**Aim of the task:**
Write out exactly the lines below that run from the one containing "X18215745Y-13075408D01*" through the one containing "X13301460Y-13371408D02*", both included, with no other lines.

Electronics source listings
*** Block opens ***

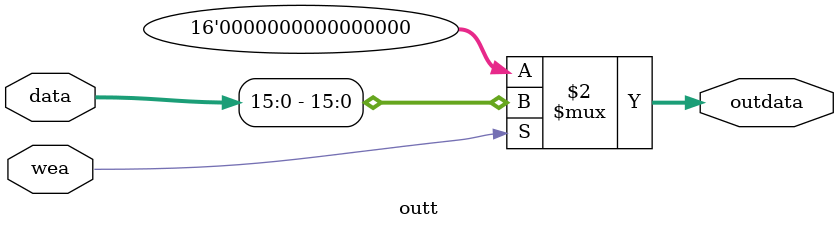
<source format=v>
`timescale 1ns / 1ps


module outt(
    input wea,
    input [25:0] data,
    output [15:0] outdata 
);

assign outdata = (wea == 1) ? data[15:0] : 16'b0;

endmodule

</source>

*** Block closes ***
*** Block opens ***

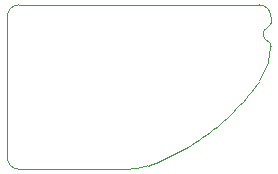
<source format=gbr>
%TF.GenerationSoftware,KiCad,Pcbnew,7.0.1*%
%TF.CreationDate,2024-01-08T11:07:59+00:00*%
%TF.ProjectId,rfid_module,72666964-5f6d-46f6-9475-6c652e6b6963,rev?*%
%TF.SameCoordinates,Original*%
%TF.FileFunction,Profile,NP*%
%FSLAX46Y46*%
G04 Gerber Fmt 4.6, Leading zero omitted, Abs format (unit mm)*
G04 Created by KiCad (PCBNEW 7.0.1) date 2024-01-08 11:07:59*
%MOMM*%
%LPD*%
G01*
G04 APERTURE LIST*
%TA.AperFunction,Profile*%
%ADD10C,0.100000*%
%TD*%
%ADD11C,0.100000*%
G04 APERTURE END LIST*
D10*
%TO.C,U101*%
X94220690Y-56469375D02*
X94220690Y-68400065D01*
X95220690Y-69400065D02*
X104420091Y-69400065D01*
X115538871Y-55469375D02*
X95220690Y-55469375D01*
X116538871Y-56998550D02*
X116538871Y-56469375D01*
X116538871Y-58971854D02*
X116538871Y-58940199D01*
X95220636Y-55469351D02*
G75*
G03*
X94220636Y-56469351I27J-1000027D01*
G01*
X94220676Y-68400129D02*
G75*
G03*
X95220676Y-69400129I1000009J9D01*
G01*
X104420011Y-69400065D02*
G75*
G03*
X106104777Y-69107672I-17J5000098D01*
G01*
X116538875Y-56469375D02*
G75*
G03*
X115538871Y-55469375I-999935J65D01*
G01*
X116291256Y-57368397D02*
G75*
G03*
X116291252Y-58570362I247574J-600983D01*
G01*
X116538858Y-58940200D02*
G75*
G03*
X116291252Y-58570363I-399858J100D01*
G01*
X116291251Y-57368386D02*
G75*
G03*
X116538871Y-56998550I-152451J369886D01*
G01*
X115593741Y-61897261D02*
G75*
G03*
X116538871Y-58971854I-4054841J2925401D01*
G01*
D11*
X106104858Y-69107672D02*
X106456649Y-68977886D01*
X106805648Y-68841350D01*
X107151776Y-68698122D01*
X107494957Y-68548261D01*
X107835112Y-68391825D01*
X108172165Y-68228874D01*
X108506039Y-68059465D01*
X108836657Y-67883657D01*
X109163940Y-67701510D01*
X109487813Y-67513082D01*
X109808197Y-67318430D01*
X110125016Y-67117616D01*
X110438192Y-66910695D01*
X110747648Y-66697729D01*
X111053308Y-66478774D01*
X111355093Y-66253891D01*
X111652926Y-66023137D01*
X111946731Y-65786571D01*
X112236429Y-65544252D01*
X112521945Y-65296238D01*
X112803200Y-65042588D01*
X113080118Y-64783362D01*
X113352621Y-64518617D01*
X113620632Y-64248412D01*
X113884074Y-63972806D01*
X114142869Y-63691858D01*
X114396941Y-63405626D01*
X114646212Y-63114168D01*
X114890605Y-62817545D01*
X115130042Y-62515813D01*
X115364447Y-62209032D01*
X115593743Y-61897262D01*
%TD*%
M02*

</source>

*** Block closes ***
*** Block opens ***

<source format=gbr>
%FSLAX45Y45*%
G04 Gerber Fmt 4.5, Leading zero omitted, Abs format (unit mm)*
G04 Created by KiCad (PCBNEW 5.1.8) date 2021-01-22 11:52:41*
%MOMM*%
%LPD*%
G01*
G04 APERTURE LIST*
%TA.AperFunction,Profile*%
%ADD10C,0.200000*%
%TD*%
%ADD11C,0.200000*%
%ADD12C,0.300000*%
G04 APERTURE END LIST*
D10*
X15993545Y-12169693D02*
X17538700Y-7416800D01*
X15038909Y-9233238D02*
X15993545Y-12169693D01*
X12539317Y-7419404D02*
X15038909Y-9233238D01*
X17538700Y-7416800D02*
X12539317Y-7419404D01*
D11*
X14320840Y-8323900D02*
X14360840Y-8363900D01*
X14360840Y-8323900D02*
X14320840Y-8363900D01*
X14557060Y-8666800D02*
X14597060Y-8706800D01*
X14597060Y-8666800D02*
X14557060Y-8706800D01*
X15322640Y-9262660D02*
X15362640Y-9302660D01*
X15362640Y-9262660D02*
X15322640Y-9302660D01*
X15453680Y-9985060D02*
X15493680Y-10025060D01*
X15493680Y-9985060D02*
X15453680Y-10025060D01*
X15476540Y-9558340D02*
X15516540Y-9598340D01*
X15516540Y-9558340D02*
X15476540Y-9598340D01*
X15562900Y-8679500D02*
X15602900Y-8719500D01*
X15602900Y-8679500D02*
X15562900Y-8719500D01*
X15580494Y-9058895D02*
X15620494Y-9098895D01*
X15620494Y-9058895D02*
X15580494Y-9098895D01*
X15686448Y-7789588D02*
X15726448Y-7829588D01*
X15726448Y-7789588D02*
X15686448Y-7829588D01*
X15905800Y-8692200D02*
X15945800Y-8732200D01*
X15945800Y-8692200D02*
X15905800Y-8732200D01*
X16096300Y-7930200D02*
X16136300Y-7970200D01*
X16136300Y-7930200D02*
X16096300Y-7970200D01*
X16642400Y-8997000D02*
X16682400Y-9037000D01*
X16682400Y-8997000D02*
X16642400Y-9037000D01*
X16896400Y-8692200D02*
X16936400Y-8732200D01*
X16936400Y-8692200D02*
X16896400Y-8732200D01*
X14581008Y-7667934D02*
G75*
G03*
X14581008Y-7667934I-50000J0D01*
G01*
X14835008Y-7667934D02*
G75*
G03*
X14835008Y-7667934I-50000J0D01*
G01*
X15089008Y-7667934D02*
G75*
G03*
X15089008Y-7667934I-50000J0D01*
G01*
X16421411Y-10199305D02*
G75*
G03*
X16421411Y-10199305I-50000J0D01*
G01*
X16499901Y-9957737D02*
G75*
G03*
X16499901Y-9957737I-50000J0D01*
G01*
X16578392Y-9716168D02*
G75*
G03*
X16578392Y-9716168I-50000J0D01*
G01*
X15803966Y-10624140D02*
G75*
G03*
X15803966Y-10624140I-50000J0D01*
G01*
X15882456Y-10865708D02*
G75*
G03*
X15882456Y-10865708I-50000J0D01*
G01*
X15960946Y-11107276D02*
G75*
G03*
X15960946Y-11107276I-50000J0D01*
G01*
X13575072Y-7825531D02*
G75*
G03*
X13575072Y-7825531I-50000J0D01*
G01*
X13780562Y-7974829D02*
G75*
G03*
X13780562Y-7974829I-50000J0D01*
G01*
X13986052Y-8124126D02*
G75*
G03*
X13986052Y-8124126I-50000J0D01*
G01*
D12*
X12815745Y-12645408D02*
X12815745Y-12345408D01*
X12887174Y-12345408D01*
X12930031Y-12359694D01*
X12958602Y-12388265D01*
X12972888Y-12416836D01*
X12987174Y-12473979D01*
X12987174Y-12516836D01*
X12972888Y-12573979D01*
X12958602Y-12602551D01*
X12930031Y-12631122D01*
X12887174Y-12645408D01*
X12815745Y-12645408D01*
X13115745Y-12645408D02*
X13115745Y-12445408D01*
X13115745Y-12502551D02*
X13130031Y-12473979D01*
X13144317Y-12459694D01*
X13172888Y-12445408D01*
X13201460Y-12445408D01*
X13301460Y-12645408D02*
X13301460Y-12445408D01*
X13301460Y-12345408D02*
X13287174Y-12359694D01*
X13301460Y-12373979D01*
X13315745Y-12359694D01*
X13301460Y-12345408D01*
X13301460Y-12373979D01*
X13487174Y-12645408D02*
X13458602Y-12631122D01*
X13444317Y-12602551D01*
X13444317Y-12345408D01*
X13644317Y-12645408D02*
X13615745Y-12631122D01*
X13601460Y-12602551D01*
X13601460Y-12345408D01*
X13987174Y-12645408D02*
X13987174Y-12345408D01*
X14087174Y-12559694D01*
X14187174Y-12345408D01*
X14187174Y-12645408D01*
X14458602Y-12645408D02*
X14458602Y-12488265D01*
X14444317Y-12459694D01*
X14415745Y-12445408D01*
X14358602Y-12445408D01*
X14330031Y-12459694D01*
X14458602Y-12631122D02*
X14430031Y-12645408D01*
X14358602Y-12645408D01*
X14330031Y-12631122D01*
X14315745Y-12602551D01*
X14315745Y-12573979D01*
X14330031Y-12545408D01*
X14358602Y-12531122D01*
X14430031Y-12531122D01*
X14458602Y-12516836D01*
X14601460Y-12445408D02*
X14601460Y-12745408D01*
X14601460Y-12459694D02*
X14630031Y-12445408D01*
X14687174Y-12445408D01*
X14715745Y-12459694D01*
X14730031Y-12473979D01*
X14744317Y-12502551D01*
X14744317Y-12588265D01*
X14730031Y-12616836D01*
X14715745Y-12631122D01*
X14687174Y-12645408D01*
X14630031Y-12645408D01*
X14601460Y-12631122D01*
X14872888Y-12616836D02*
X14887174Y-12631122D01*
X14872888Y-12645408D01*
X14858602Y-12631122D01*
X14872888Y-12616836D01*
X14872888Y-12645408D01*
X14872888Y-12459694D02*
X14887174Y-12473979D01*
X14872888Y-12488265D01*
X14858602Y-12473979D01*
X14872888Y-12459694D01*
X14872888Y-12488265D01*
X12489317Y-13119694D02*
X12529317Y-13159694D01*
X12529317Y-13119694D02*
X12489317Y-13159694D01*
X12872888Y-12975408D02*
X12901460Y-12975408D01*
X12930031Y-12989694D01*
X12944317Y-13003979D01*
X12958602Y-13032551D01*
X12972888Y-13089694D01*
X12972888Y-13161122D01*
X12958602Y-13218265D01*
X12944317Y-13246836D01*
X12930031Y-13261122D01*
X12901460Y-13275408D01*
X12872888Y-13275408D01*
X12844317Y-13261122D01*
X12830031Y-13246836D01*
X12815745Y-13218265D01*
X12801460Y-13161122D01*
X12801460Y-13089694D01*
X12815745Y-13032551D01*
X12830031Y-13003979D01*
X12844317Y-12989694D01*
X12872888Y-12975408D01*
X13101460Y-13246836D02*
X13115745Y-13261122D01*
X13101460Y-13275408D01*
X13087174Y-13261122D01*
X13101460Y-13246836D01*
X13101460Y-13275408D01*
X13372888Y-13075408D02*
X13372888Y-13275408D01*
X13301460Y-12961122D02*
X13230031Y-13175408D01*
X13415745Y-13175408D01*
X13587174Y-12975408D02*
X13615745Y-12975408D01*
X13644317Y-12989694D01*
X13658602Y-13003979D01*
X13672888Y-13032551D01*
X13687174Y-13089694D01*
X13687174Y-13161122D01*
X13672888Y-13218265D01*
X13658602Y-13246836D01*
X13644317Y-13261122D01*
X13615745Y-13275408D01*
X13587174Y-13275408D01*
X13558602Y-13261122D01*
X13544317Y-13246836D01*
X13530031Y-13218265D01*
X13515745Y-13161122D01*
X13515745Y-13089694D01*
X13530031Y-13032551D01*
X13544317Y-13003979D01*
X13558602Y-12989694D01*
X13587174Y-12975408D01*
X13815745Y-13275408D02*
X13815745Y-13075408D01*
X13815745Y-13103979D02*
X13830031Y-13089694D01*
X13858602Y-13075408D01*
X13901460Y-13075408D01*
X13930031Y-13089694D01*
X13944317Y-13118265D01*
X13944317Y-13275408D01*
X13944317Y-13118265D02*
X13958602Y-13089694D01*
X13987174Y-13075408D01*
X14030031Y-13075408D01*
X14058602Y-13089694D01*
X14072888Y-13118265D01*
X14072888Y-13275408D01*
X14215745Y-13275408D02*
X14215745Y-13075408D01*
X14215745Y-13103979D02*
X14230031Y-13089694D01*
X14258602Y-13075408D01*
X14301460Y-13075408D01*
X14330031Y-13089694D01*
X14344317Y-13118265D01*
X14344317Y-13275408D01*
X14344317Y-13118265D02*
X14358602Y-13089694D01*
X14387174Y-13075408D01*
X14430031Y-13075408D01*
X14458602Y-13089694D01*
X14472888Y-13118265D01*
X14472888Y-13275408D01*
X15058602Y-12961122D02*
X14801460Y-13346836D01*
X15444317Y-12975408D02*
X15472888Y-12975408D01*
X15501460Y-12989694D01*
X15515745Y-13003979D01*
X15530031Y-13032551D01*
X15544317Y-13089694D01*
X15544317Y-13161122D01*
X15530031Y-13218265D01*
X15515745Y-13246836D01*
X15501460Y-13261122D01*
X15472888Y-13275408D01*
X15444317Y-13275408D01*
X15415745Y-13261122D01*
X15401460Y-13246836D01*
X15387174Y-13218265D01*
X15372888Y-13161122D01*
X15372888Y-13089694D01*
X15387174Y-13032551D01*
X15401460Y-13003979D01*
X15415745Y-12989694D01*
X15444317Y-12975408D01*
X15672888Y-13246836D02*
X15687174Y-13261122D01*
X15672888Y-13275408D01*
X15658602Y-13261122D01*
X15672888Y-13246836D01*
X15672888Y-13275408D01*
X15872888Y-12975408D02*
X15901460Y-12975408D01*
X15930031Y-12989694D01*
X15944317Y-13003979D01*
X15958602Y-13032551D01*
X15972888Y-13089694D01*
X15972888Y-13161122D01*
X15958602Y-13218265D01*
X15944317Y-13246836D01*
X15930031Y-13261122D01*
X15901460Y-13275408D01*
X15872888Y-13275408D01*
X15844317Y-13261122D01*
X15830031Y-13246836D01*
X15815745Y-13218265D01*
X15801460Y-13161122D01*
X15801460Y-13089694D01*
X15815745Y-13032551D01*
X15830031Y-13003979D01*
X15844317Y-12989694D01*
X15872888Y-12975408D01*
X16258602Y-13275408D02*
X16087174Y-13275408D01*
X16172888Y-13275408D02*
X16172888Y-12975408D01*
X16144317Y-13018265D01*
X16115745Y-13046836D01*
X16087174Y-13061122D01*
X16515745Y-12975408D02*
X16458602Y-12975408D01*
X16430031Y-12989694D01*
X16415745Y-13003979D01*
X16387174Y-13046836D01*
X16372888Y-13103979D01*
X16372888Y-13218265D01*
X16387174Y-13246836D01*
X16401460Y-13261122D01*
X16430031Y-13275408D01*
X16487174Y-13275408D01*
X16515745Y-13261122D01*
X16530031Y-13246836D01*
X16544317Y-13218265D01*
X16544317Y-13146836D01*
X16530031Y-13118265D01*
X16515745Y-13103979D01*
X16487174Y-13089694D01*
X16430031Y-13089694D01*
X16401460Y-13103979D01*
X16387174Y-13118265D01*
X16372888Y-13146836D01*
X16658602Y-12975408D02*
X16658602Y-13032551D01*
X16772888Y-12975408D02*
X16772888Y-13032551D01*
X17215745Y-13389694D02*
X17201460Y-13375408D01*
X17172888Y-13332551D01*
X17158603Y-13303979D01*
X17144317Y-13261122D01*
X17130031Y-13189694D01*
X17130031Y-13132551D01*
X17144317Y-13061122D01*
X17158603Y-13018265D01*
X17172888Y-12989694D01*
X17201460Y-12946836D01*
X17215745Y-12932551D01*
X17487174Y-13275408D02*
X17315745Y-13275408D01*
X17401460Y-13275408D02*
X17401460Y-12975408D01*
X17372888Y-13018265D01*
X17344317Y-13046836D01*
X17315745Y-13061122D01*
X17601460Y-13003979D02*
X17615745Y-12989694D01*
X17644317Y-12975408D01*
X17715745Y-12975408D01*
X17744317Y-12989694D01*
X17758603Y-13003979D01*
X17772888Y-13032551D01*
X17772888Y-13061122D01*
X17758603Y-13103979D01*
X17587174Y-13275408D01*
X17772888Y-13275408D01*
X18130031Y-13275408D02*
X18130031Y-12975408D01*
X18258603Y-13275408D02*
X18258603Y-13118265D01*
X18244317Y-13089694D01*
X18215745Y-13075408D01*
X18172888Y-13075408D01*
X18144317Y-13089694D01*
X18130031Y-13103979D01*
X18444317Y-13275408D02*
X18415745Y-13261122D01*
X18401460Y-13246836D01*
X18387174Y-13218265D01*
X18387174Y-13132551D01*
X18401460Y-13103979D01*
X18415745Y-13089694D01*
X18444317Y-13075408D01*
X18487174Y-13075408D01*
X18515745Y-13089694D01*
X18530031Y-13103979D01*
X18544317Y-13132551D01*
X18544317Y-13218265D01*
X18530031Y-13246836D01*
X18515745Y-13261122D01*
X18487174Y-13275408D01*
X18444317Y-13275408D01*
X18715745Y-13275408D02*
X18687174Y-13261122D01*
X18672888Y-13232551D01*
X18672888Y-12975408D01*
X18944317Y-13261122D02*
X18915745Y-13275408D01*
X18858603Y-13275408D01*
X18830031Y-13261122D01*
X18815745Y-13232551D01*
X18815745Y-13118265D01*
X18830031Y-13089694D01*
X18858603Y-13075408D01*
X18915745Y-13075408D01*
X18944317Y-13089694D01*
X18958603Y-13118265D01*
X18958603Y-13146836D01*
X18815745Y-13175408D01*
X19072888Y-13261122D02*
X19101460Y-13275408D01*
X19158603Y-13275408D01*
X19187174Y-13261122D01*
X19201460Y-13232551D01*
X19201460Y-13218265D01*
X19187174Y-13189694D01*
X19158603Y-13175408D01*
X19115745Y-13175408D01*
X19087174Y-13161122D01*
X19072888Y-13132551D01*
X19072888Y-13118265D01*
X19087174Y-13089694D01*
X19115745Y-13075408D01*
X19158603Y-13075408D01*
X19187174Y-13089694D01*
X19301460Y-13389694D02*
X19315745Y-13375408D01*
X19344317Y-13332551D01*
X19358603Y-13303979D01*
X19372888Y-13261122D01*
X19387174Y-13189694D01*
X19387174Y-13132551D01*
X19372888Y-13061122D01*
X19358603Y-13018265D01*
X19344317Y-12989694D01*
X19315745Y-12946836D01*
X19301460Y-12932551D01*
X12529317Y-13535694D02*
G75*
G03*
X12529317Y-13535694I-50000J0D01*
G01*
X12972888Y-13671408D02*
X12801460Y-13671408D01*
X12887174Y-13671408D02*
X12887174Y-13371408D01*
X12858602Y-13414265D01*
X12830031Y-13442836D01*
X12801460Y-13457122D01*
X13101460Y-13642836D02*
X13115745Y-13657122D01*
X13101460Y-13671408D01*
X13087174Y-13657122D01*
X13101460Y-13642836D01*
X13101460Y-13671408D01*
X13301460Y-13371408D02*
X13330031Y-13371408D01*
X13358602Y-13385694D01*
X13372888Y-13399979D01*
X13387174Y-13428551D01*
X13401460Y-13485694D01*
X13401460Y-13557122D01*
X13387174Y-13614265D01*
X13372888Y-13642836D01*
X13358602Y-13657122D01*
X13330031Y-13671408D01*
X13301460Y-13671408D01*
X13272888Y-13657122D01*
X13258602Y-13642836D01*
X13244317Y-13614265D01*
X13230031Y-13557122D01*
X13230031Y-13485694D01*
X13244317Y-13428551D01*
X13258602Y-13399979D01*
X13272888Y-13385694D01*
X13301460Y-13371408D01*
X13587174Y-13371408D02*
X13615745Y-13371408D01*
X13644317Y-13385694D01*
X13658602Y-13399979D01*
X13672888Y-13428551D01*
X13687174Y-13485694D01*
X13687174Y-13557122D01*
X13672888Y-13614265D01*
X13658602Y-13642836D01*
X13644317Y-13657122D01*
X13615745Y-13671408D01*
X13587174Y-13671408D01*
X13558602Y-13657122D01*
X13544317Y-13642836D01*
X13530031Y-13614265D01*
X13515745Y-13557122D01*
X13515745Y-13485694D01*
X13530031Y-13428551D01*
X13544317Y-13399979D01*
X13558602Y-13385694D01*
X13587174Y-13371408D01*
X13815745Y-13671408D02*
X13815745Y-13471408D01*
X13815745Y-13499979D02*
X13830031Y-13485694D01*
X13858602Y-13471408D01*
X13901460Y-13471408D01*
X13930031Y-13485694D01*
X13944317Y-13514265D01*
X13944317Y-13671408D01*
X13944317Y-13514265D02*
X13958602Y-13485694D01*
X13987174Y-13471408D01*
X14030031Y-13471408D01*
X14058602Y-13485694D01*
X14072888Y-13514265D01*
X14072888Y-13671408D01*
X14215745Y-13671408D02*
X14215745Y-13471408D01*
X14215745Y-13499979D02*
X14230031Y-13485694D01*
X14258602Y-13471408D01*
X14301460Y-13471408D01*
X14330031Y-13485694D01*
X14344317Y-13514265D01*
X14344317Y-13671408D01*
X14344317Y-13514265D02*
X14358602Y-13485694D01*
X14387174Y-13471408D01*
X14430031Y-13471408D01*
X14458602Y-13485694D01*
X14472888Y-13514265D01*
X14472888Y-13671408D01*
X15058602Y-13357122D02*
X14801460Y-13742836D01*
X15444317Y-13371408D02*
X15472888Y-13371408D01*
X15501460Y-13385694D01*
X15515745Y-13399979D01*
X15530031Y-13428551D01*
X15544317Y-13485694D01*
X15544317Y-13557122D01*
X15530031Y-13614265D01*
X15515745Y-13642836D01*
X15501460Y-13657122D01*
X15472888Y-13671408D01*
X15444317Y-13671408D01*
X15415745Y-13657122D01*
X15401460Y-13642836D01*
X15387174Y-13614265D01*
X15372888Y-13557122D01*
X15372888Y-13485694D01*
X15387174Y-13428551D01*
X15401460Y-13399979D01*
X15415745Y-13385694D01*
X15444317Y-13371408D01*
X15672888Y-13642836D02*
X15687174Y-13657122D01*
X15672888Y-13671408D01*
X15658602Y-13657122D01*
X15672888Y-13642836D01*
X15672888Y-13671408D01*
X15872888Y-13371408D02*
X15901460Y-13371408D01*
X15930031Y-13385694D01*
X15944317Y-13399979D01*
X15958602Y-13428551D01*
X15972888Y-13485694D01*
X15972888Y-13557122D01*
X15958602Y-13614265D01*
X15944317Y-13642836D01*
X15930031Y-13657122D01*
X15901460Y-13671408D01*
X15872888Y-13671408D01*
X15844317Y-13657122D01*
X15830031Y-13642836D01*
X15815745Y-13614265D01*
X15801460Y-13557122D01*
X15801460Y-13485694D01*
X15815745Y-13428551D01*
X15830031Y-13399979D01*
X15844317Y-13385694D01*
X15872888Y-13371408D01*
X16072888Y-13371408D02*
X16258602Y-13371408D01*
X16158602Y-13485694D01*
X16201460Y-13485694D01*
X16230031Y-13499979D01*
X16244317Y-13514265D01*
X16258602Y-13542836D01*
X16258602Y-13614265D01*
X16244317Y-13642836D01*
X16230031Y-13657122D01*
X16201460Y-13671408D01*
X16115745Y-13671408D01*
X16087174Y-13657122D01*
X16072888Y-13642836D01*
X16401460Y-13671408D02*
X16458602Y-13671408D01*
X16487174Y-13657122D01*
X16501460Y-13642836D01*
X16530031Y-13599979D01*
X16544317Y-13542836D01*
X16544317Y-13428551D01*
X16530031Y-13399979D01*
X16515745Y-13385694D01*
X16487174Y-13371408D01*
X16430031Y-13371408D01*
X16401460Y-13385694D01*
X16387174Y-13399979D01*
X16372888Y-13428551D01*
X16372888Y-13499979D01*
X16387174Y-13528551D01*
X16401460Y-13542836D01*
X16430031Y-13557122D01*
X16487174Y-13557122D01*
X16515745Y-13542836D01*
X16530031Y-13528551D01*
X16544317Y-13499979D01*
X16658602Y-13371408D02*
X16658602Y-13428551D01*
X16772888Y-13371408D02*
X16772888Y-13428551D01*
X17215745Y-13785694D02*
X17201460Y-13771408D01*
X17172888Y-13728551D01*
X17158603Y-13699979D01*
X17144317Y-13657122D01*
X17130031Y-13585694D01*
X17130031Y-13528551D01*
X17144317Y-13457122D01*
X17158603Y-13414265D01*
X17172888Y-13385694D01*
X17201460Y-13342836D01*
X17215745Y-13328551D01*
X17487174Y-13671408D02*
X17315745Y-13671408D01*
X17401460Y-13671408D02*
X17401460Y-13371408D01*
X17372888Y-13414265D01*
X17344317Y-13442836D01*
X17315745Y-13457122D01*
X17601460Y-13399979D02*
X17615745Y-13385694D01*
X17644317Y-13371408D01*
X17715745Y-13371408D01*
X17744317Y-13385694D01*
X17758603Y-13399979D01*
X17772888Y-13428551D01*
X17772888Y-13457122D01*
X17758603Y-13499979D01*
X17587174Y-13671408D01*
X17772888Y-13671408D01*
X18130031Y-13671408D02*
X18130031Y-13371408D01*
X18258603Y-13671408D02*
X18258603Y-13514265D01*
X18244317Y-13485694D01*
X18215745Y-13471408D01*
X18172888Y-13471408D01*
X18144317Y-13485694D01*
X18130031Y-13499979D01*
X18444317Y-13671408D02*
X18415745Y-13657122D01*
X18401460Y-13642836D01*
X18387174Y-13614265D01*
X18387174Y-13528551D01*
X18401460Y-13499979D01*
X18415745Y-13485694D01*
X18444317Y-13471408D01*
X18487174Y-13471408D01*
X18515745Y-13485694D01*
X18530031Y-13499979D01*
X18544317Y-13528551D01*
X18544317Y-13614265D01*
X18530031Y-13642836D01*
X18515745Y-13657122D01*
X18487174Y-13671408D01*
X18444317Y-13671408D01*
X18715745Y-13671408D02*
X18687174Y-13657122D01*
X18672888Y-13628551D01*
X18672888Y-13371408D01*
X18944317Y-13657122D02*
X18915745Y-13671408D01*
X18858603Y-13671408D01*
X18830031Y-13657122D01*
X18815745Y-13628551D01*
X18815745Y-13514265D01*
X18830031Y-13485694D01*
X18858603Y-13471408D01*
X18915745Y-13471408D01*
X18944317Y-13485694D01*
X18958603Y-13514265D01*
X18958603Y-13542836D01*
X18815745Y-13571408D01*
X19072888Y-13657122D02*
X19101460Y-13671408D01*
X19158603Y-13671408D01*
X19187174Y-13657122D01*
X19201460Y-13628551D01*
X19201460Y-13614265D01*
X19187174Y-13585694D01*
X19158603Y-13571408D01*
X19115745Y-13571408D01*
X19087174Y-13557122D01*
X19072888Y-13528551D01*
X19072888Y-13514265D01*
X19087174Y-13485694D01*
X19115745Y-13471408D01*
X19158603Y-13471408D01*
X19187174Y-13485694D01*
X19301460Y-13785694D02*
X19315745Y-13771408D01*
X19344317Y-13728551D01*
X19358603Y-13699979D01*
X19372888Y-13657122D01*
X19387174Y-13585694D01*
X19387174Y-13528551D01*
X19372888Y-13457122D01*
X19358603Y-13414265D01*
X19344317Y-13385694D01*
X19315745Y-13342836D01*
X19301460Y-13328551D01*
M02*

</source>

*** Block closes ***

**Completed exercise:**
X18215745Y-13075408D01*
X18172888Y-13075408D01*
X18144317Y-13089694D01*
X18130031Y-13103979D01*
X18444317Y-13275408D02*
X18415745Y-13261122D01*
X18401460Y-13246836D01*
X18387174Y-13218265D01*
X18387174Y-13132551D01*
X18401460Y-13103979D01*
X18415745Y-13089694D01*
X18444317Y-13075408D01*
X18487174Y-13075408D01*
X18515745Y-13089694D01*
X18530031Y-13103979D01*
X18544317Y-13132551D01*
X18544317Y-13218265D01*
X18530031Y-13246836D01*
X18515745Y-13261122D01*
X18487174Y-13275408D01*
X18444317Y-13275408D01*
X18715745Y-13275408D02*
X18687174Y-13261122D01*
X18672888Y-13232551D01*
X18672888Y-12975408D01*
X18944317Y-13261122D02*
X18915745Y-13275408D01*
X18858603Y-13275408D01*
X18830031Y-13261122D01*
X18815745Y-13232551D01*
X18815745Y-13118265D01*
X18830031Y-13089694D01*
X18858603Y-13075408D01*
X18915745Y-13075408D01*
X18944317Y-13089694D01*
X18958603Y-13118265D01*
X18958603Y-13146836D01*
X18815745Y-13175408D01*
X19072888Y-13261122D02*
X19101460Y-13275408D01*
X19158603Y-13275408D01*
X19187174Y-13261122D01*
X19201460Y-13232551D01*
X19201460Y-13218265D01*
X19187174Y-13189694D01*
X19158603Y-13175408D01*
X19115745Y-13175408D01*
X19087174Y-13161122D01*
X19072888Y-13132551D01*
X19072888Y-13118265D01*
X19087174Y-13089694D01*
X19115745Y-13075408D01*
X19158603Y-13075408D01*
X19187174Y-13089694D01*
X19301460Y-13389694D02*
X19315745Y-13375408D01*
X19344317Y-13332551D01*
X19358603Y-13303979D01*
X19372888Y-13261122D01*
X19387174Y-13189694D01*
X19387174Y-13132551D01*
X19372888Y-13061122D01*
X19358603Y-13018265D01*
X19344317Y-12989694D01*
X19315745Y-12946836D01*
X19301460Y-12932551D01*
X12529317Y-13535694D02*
G75*
G03*
X12529317Y-13535694I-50000J0D01*
G01*
X12972888Y-13671408D02*
X12801460Y-13671408D01*
X12887174Y-13671408D02*
X12887174Y-13371408D01*
X12858602Y-13414265D01*
X12830031Y-13442836D01*
X12801460Y-13457122D01*
X13101460Y-13642836D02*
X13115745Y-13657122D01*
X13101460Y-13671408D01*
X13087174Y-13657122D01*
X13101460Y-13642836D01*
X13101460Y-13671408D01*
X13301460Y-13371408D02*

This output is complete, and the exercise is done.